Stern v. United States

85 F.2d 394 | 7th Cir. | 1936

PER CURIAM.

An indictment was returned in the District Court, charging fifteen defendants in forty-four counts, with the use of the mails in the execution of a scheme to defraud and in obtaining money and property by means of false and fraudulent representations,- in violation of section 215 of the Criminal Code (18 U.S.C.A. § 338); the indictment also charged the same defendants in one count with a violation of the conspiracy statute, section 37 of the Criminal Code (18 U.S.C.A. § 88). Of the fifteen indicted, eleven were tried, eight acquitted, and the three appellants were convicted on eighteen counts, including the conspiracy count. All three were given penitentiary sentences and' fines.

Thirteen reasons are advanced by appellants why the. judgment of the District Court should be reversed, some eight of which refer to rulings of the trial court on the admission or exclusion of evidence and the sufficiency of the evidence to support the verdict. No good purpose would be served by a discussion of these questions, as an examination of the record convinces us that no substantial error has intervened in this respect and that the verdict is entirely responsive to the evidence.

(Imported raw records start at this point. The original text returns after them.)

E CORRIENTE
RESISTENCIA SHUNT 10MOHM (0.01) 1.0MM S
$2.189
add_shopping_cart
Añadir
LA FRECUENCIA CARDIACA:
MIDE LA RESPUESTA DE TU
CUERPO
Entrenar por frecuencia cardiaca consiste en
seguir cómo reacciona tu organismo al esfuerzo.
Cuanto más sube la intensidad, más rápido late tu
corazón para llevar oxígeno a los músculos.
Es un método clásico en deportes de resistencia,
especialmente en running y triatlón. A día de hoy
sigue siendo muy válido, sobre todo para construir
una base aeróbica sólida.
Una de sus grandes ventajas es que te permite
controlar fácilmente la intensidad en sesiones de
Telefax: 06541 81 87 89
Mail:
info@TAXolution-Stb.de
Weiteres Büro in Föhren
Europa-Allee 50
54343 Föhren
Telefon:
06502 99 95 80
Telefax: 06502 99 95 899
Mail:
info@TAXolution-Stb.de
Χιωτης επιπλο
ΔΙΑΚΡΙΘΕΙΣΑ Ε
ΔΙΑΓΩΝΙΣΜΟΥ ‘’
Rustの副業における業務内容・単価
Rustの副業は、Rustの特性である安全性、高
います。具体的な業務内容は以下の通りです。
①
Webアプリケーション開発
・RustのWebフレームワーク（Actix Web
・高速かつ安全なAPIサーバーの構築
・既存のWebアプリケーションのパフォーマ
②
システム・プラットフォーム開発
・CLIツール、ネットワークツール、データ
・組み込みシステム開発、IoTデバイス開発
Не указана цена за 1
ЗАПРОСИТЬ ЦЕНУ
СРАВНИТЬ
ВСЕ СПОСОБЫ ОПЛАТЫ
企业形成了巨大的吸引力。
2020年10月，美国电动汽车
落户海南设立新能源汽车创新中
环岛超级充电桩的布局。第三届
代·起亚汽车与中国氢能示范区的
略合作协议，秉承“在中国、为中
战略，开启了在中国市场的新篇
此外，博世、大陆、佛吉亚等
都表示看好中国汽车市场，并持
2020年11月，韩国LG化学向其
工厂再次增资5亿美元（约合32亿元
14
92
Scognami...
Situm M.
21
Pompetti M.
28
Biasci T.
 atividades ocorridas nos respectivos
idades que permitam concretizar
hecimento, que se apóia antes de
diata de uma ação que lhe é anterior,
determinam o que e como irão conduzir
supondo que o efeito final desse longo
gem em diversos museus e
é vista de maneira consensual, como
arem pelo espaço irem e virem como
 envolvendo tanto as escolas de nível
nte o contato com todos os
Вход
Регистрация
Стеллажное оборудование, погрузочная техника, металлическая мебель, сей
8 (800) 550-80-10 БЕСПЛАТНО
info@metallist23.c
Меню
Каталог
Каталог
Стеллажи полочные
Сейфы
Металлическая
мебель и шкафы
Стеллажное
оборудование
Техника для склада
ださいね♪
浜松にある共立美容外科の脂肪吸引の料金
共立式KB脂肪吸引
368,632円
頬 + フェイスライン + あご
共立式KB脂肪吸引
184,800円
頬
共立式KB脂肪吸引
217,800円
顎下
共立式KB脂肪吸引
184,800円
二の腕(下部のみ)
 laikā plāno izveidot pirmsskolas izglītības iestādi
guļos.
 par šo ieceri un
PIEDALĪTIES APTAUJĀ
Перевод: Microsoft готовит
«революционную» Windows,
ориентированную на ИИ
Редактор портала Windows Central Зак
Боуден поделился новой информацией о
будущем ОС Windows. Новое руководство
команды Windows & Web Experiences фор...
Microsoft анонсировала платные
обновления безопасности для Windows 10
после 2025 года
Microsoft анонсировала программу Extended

It is argued that there was a misjoinder of counts in the indictment and that appellants were charged with and convicted of several separate and distinct offenses, some of which may have been committed by some defendants at one time and some by other defendants at a different time. We are unable to accept this reasoning for we believe that the indictment charged in varying language one general scheme to- defraud, and the various acts shown by the evidence were but separate manifestations of the same general scheme.

Other assignments refer to alleged prejudicial statements and conduct of the District Attorney, the sufficiency of the indictment, and the propriety of permitting an indictment to go to the jury which referred to the persons alleged to have been defrauded as “victims.” Some language used by the District Attorney in his opening statement and in the argument was ill-advised and neither do we approve the word “victims” as used in the indictment, yet we are not convinced that such irregularities reacted to the prejudice of the appellants. The test on the whole is whether the appellants have had a fair trial within the purview of their constitutional guaranties. This, we believe, they have had. While it is asserted that both the jury and the court were actuated by prejudice, a careful study of the record convinces us that not only was the verdict a proper one, but that justice has been tempered with mercy.

The judgment of the District Court is affirmed.